> _HOW TO COMPLETE THIS TASK_
Write down exactly the lines of the records below, beginning with the first and ending with the line that includes "123.64 | 118.30 |".

[Data records]
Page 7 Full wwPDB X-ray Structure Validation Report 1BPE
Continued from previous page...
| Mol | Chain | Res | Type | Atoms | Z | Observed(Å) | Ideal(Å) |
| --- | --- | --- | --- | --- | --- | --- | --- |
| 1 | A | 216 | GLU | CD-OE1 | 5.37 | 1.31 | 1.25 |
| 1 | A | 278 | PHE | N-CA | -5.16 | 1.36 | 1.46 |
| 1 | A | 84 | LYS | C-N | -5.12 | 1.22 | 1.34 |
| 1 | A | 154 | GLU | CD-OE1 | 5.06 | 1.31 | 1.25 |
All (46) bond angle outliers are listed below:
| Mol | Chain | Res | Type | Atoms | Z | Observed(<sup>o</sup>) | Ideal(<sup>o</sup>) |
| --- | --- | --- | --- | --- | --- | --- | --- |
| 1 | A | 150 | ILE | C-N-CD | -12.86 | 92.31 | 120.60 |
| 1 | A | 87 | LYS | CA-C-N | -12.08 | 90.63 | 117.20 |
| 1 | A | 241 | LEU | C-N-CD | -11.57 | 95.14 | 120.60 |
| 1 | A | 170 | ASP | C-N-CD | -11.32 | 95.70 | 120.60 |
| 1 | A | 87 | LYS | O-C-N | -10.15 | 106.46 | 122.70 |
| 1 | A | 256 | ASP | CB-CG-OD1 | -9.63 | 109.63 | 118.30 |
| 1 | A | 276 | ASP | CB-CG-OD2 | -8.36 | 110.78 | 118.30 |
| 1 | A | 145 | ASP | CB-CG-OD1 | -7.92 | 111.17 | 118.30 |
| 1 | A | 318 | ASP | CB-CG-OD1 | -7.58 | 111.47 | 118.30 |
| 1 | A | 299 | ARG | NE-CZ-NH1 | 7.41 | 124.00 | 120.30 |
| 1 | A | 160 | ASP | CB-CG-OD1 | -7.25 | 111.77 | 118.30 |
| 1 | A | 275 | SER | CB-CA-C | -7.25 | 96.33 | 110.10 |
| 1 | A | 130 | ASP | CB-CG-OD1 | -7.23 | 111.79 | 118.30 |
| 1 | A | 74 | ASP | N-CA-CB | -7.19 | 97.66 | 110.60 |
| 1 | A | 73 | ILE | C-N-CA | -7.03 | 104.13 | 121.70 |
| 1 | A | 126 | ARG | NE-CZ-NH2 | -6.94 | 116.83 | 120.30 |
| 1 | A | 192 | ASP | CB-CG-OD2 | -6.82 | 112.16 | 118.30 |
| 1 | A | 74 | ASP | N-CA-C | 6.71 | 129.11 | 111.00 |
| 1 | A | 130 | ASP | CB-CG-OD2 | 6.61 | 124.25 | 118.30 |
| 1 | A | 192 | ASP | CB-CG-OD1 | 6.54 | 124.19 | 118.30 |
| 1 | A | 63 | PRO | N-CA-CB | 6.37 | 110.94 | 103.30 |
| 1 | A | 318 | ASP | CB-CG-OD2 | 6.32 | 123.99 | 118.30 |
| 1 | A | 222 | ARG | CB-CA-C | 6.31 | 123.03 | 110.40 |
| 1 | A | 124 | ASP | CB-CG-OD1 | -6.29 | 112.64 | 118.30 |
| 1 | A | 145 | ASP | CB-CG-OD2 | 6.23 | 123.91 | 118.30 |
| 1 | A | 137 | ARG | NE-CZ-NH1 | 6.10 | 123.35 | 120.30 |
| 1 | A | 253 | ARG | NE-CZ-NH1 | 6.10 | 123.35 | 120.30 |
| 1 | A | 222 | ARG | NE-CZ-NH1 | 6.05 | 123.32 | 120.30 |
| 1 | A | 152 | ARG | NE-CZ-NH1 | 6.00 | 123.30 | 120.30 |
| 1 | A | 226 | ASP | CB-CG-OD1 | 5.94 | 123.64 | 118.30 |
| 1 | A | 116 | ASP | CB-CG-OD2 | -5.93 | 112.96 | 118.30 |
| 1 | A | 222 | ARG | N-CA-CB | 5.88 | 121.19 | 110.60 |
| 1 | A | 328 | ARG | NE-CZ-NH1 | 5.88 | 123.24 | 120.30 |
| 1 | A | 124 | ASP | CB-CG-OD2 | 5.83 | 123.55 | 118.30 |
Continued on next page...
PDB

> _RESPONSE TO THE TASK_
Page 7 Full wwPDB X-ray Structure Validation Report 1BPE
Continued from previous page...
| Mol | Chain | Res | Type | Atoms | Z | Observed(Å) | Ideal(Å) |
| --- | --- | --- | --- | --- | --- | --- | --- |
| 1 | A | 216 | GLU | CD-OE1 | 5.37 | 1.31 | 1.25 |
| 1 | A | 278 | PHE | N-CA | -5.16 | 1.36 | 1.46 |
| 1 | A | 84 | LYS | C-N | -5.12 | 1.22 | 1.34 |
| 1 | A | 154 | GLU | CD-OE1 | 5.06 | 1.31 | 1.25 |
All (46) bond angle outliers are listed below:
| Mol | Chain | Res | Type | Atoms | Z | Observed(<sup>o</sup>) | Ideal(<sup>o</sup>) |
| --- | --- | --- | --- | --- | --- | --- | --- |
| 1 | A | 150 | ILE | C-N-CD | -12.86 | 92.31 | 120.60 |
| 1 | A | 87 | LYS | CA-C-N | -12.08 | 90.63 | 117.20 |
| 1 | A | 241 | LEU | C-N-CD | -11.57 | 95.14 | 120.60 |
| 1 | A | 170 | ASP | C-N-CD | -11.32 | 95.70 | 120.60 |
| 1 | A | 87 | LYS | O-C-N | -10.15 | 106.46 | 122.70 |
| 1 | A | 256 | ASP | CB-CG-OD1 | -9.63 | 109.63 | 118.30 |
| 1 | A | 276 | ASP | CB-CG-OD2 | -8.36 | 110.78 | 118.30 |
| 1 | A | 145 | ASP | CB-CG-OD1 | -7.92 | 111.17 | 118.30 |
| 1 | A | 318 | ASP | CB-CG-OD1 | -7.58 | 111.47 | 118.30 |
| 1 | A | 299 | ARG | NE-CZ-NH1 | 7.41 | 124.00 | 120.30 |
| 1 | A | 160 | ASP | CB-CG-OD1 | -7.25 | 111.77 | 118.30 |
| 1 | A | 275 | SER | CB-CA-C | -7.25 | 96.33 | 110.10 |
| 1 | A | 130 | ASP | CB-CG-OD1 | -7.23 | 111.79 | 118.30 |
| 1 | A | 74 | ASP | N-CA-CB | -7.19 | 97.66 | 110.60 |
| 1 | A | 73 | ILE | C-N-CA | -7.03 | 104.13 | 121.70 |
| 1 | A | 126 | ARG | NE-CZ-NH2 | -6.94 | 116.83 | 120.30 |
| 1 | A | 192 | ASP | CB-CG-OD2 | -6.82 | 112.16 | 118.30 |
| 1 | A | 74 | ASP | N-CA-C | 6.71 | 129.11 | 111.00 |
| 1 | A | 130 | ASP | CB-CG-OD2 | 6.61 | 124.25 | 118.30 |
| 1 | A | 192 | ASP | CB-CG-OD1 | 6.54 | 124.19 | 118.30 |
| 1 | A | 63 | PRO | N-CA-CB | 6.37 | 110.94 | 103.30 |
| 1 | A | 318 | ASP | CB-CG-OD2 | 6.32 | 123.99 | 118.30 |
| 1 | A | 222 | ARG | CB-CA-C | 6.31 | 123.03 | 110.40 |
| 1 | A | 124 | ASP | CB-CG-OD1 | -6.29 | 112.64 | 118.30 |
| 1 | A | 145 | ASP | CB-CG-OD2 | 6.23 | 123.91 | 118.30 |
| 1 | A | 137 | ARG | NE-CZ-NH1 | 6.10 | 123.35 | 120.30 |
| 1 | A | 253 | ARG | NE-CZ-NH1 | 6.10 | 123.35 | 120.30 |
| 1 | A | 222 | ARG | NE-CZ-NH1 | 6.05 | 123.32 | 120.30 |
| 1 | A | 152 | ARG | NE-CZ-NH1 | 6.00 | 123.30 | 120.30 |
| 1 | A | 226 | ASP | CB-CG-OD1 | 5.94 | 123.64 | 118.30 |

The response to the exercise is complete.